In some cases there is an actual right which was won after a long struggle; in others there is a broad consensus, such as that nations are entitled to self-determination; in others the “rights” are wishful thinking.

The question of equal rights raises the deeper question of equal status. Are we all equally important in the eyes of God, i.e. in a philosophical sense?

The answer has nothing to do with our size (“I’m bigger than you, therefore I’m worth more”), with our colour (“I’m white, therefore I’m superior”), with our voice (“I can shout louder, therefore I matter more”), with our heredity (“My father was a great man, therefore I’m special”).

Nor does it depend on how much we have in the bank, how many cars we have, how much social standing or political influence we possess.

A person’s status is intrinsic to their personness.

The Tosefta (Sanhedrin chapter 8) says that Adam was created alone so that no-one could claim that they had a better measure of natural endowment.

Psalm 145 teaches that God’s mercies extend over all His creatures.

The Tanchuma to Deut. 29:9 says that no-one is better just because they’re male, female, young, old, of high rank or lowly.

The prophets say, “Has not one Father created us all?” (Mal. 2:10).

Yes, I know that this is not always how it works in a diverse and often defective world, but the equality of all human beings in the eyes of God remains the ideal.

Rabbi Raymond Apple served for 32 years as the chief minister of the Great Synagogue, Sydney, Australia’s oldest and most prestigious congregation. He is now retired and lives in Jerusalem where he answers interesting questions.


2 Responses to “I whistle a happy tune – what happens when you’re afraid?”
  1. Liat Kirby says:

    Rabbi Apple,
    I hope you will not mind a little further discussion here and this particularly speaks to my own question voiced earlier of the origins of separating men and women in the practice of Judaism or in public places.

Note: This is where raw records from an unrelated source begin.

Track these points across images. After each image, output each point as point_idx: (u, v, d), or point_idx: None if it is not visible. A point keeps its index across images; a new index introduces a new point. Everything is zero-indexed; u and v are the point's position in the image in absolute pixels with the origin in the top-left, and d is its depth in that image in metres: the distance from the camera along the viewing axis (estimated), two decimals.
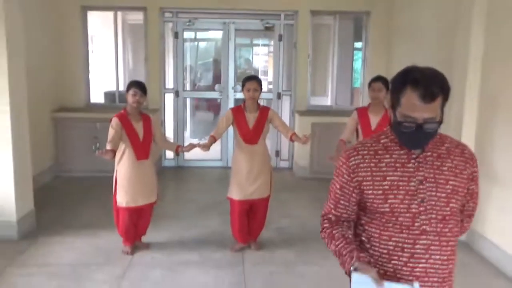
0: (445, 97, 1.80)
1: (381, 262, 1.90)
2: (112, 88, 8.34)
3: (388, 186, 1.85)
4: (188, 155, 8.20)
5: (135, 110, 4.47)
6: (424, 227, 1.81)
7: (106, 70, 9.35)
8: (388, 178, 1.86)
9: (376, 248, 1.91)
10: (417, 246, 1.82)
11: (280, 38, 8.17)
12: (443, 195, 1.83)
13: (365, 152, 1.91)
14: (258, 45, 12.21)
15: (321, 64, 9.72)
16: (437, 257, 1.83)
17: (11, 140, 4.79)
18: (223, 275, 4.30)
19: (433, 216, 1.82)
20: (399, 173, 1.85)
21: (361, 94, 8.46)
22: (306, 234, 5.32)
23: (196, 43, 11.91)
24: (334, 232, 2.05)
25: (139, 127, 4.49)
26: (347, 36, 9.55)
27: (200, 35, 11.78)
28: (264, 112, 4.66)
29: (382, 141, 1.92)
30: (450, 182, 1.85)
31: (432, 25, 6.23)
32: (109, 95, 8.59)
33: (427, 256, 1.82)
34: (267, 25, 8.16)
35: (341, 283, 4.17)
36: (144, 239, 4.91)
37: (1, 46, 4.67)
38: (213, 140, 4.60)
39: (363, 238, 1.97)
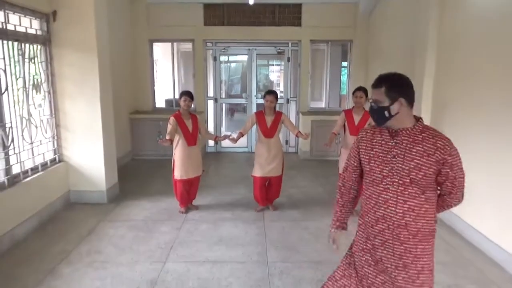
0: (389, 89, 1.89)
1: (367, 213, 2.02)
2: (170, 96, 8.35)
3: (372, 154, 1.98)
4: (223, 144, 8.22)
5: (186, 111, 4.50)
6: (388, 186, 1.91)
7: (166, 84, 9.39)
8: (374, 149, 1.98)
9: (364, 204, 2.05)
10: (380, 198, 1.94)
11: (289, 59, 8.08)
12: (406, 168, 1.87)
13: (367, 132, 2.05)
14: (273, 64, 12.11)
15: (317, 78, 9.59)
16: (393, 209, 1.90)
17: (102, 134, 4.86)
18: (249, 228, 4.31)
19: (395, 180, 1.89)
20: (382, 148, 1.95)
21: (346, 99, 8.34)
22: (308, 199, 5.30)
23: (228, 64, 11.87)
24: (337, 197, 2.25)
25: (189, 123, 4.51)
26: (336, 57, 9.43)
27: (231, 58, 11.72)
28: (278, 115, 4.62)
29: (378, 128, 2.01)
30: (415, 160, 1.86)
31: (397, 48, 6.10)
32: (168, 101, 8.62)
33: (385, 206, 1.92)
34: (279, 50, 8.07)
35: None
36: (194, 202, 4.94)
37: (94, 70, 4.73)
38: (241, 135, 4.61)
39: (363, 199, 2.06)
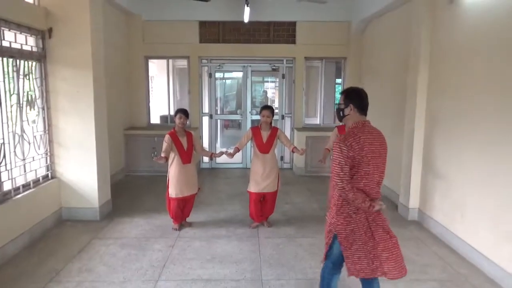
0: (345, 97, 2.60)
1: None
2: (165, 112, 8.36)
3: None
4: (218, 160, 8.19)
5: (181, 129, 4.49)
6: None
7: (161, 100, 9.40)
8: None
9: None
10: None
11: (283, 76, 8.15)
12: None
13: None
14: (268, 81, 12.20)
15: (312, 94, 9.66)
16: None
17: (95, 150, 4.83)
18: (244, 245, 4.26)
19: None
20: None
21: None
22: (303, 215, 5.26)
23: (224, 80, 11.94)
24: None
25: (184, 141, 4.50)
26: (331, 74, 9.49)
27: (226, 75, 11.80)
28: (274, 131, 4.62)
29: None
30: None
31: (390, 65, 6.18)
32: (163, 118, 8.61)
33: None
34: (274, 67, 8.15)
35: None
36: (188, 219, 4.89)
37: (89, 86, 4.73)
38: (237, 150, 4.58)
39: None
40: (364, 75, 7.58)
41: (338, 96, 10.29)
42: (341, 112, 2.61)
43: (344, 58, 7.99)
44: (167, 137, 4.41)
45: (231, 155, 4.53)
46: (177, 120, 4.46)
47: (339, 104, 2.65)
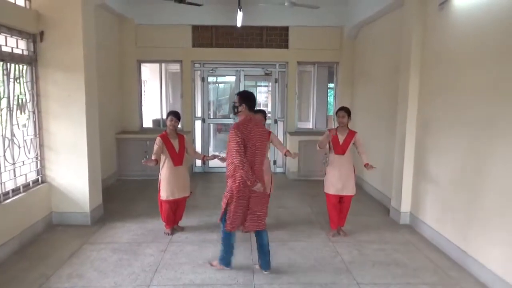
0: (239, 98, 3.58)
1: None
2: (158, 116, 8.34)
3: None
4: (211, 164, 8.17)
5: (172, 131, 4.50)
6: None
7: (153, 104, 9.38)
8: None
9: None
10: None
11: (276, 80, 8.18)
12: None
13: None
14: (260, 85, 12.23)
15: (304, 99, 9.70)
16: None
17: (87, 154, 4.80)
18: (236, 250, 4.21)
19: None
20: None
21: (333, 120, 8.40)
22: (296, 219, 5.27)
23: (217, 84, 11.95)
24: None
25: (175, 143, 4.50)
26: (323, 78, 9.55)
27: (219, 79, 11.81)
28: (267, 134, 4.62)
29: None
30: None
31: (382, 70, 6.24)
32: (156, 122, 8.59)
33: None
34: (267, 71, 8.18)
35: (320, 254, 4.14)
36: (180, 223, 4.87)
37: (81, 90, 4.72)
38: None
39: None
40: (357, 80, 7.64)
41: (330, 100, 10.37)
42: (236, 109, 3.55)
43: (337, 62, 8.04)
44: (158, 139, 4.41)
45: (224, 160, 4.52)
46: (168, 122, 4.46)
47: (234, 102, 3.55)
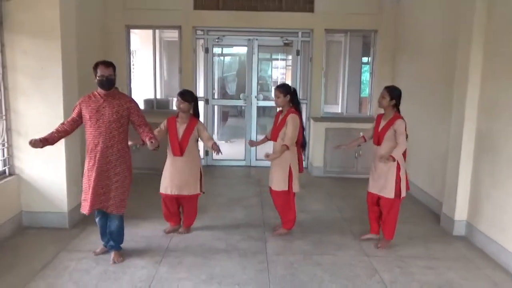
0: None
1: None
2: (151, 96, 8.32)
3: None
4: (216, 156, 8.13)
5: (182, 115, 4.64)
6: None
7: (145, 80, 9.36)
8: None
9: None
10: None
11: (298, 53, 8.09)
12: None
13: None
14: (277, 59, 12.14)
15: (333, 76, 9.63)
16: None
17: (64, 141, 4.75)
18: (248, 263, 4.21)
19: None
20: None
21: (368, 103, 8.32)
22: (322, 227, 5.22)
23: (223, 57, 11.89)
24: None
25: (181, 129, 4.60)
26: (356, 51, 9.45)
27: (226, 50, 11.74)
28: (287, 115, 4.69)
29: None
30: None
31: (434, 41, 6.10)
32: (148, 102, 8.56)
33: None
34: (286, 41, 8.09)
35: (353, 271, 4.10)
36: (185, 227, 4.93)
37: (57, 61, 4.71)
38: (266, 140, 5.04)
39: None
40: (400, 53, 7.50)
41: (365, 78, 10.24)
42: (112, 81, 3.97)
43: (375, 31, 7.91)
44: (163, 122, 4.64)
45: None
46: (175, 103, 4.65)
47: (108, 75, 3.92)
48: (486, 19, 4.71)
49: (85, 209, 4.01)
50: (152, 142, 3.85)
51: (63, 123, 4.02)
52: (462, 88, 4.93)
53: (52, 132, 3.90)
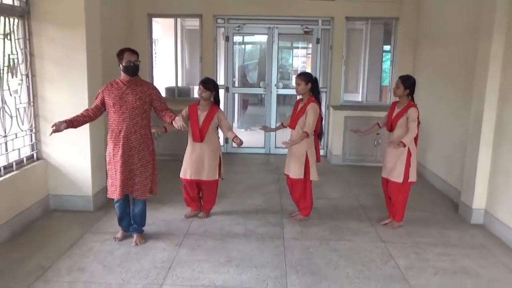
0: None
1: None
2: (172, 84, 8.42)
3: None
4: (235, 144, 8.23)
5: (203, 101, 4.72)
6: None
7: (167, 68, 9.47)
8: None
9: None
10: None
11: (318, 41, 8.06)
12: None
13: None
14: (297, 47, 12.10)
15: (353, 64, 9.57)
16: None
17: (89, 127, 4.90)
18: (266, 247, 4.30)
19: None
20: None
21: (389, 91, 8.26)
22: (339, 214, 5.27)
23: (243, 45, 11.91)
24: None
25: (202, 116, 4.70)
26: (377, 39, 9.33)
27: (247, 38, 11.75)
28: (307, 103, 4.73)
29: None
30: None
31: (456, 29, 6.01)
32: (169, 90, 8.65)
33: None
34: (306, 29, 8.07)
35: (369, 256, 4.15)
36: (205, 212, 5.04)
37: (81, 49, 4.82)
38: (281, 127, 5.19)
39: None
40: (422, 41, 7.41)
41: (386, 67, 10.14)
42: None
43: (396, 18, 7.81)
44: (185, 109, 4.75)
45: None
46: (197, 92, 4.74)
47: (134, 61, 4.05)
48: (509, 7, 4.64)
49: (113, 194, 4.16)
50: (176, 121, 3.99)
51: (87, 109, 4.15)
52: (483, 76, 4.88)
53: (77, 116, 4.04)
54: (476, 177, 4.98)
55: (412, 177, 4.63)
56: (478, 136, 4.94)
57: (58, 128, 3.87)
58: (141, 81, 4.19)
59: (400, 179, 4.61)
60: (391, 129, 4.72)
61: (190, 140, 4.78)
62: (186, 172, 4.78)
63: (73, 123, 3.99)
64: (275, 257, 4.09)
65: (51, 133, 3.89)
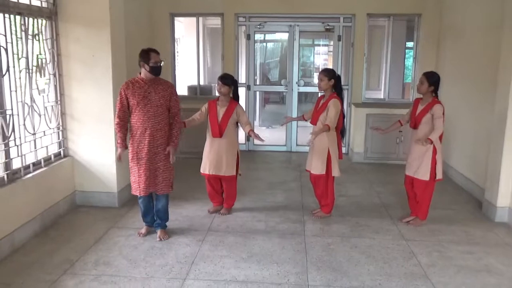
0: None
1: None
2: (194, 82, 8.51)
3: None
4: (256, 141, 8.26)
5: (222, 97, 4.80)
6: None
7: (189, 67, 9.57)
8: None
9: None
10: None
11: (339, 38, 8.03)
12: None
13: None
14: (319, 45, 12.06)
15: (375, 61, 9.48)
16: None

    As it happens I’m currently reading Simon Schama’s ‘The Story of the Jews: Finding the Words 1000 BCE – 1492 CE’. I’ve come to discussion of the diaspora of late antiquity, in which a fourth century synagogue is mentioned (at the time synagogues were more abundantly decorated than of later times, much of the decoration geometric and ornamental). There were benefactors who made possible splendid mosaic work and their names were recorded in Aramaic inscriptions, one of which is
    ‘Juliana of her own funds paved the mosaic of this holy synagogue of Naro for her salvation’, (p. 191, chapter 5). The following passage will show my interest in mentioning this, with current ultra-orthodoxy thinking in mind:

    ‘That a Jewish woman celebrated her benefaction at Hammam-Lif should come as no surprise. The tightly confined role assigned to women in the Mishnah, principally as the recipients of male judgements about their rights and claims, may be an inadequate guide to social reality. That reality was that women and men sat together in these synagogues with no separation whatsoever. In fact neither the Torah nor the Mishnah has anything to say on the subject, and from the wealth of evidence available from synagogues of this period, not one sign of any gallery or other kind of partition has ever been found.’

    It is a great shame that separation has been taken to the lengths it has, and in the twenty-first century it makes sense for the pooling and sharing of men’s and women’s talents and Judaic belief for strong unity of the Jewish State and Jewish people in the Diaspora, which would also ensure equal human rights to worship, to work and to contribute (and I do not mean domestically, which is the default position taken by those justifying the present state of play).

  2. Liat Kirby says:

    These questions/answers open up a Pandora’s box, Rabbi Apple. I have always found the rationale behind separation of male/female in dancing or indeed in synagogue attendance an aberrant thing and have often wondered about its origins (I don’t think it exists in the Torah as an instruction?). Now we have the discussion on joint singing, with the Talmudic reasoning of unholy thoughts proffered as reason for not doing so. It’s a shame there’s not more respect for man and woman’s capacity to focus on the holy and I do not believe we need other adults to protect us in this way. Also, the focus is usually on the man to be protected from the woman, which is an offensive concept. At least Rabbi Simcha Cohen tries to find a way out with his idea of unity in singing.

    There are increasing problems in Israel with the ultra-Orthodox attempting to influence publicly separation of men and women on public buses, influence brought to bear on radio stations not to broadcast women singing, and policing of what women wear in the streets, all with this kind of thinking in mind. The Supreme Court has made findings against this as response, so if women have the courage and determination to take the equal rights G-d considers theirs, the problems will be addressed. When we speak of these issues and the Talmud, the realities associated with them socially need also to be acknowledged.

    I appreciate you are sharing your knowledge in your column for the enlightenment of Jewish people, and think it would be an additional benefit to have deeper discussion around rules that have been decided upon by men coming to decisions through scholarly interpretation of biblical edicts. At least Judaism is a growing thing, with new shoots added to a trunk of learning as time goes on and with many avenues to explore. The difficulty remains that a woman may only contribute if she’s part of a congregation that is not Orthodox. In saying that, I do not in any way infer disrespect for the Orthodox, not at all.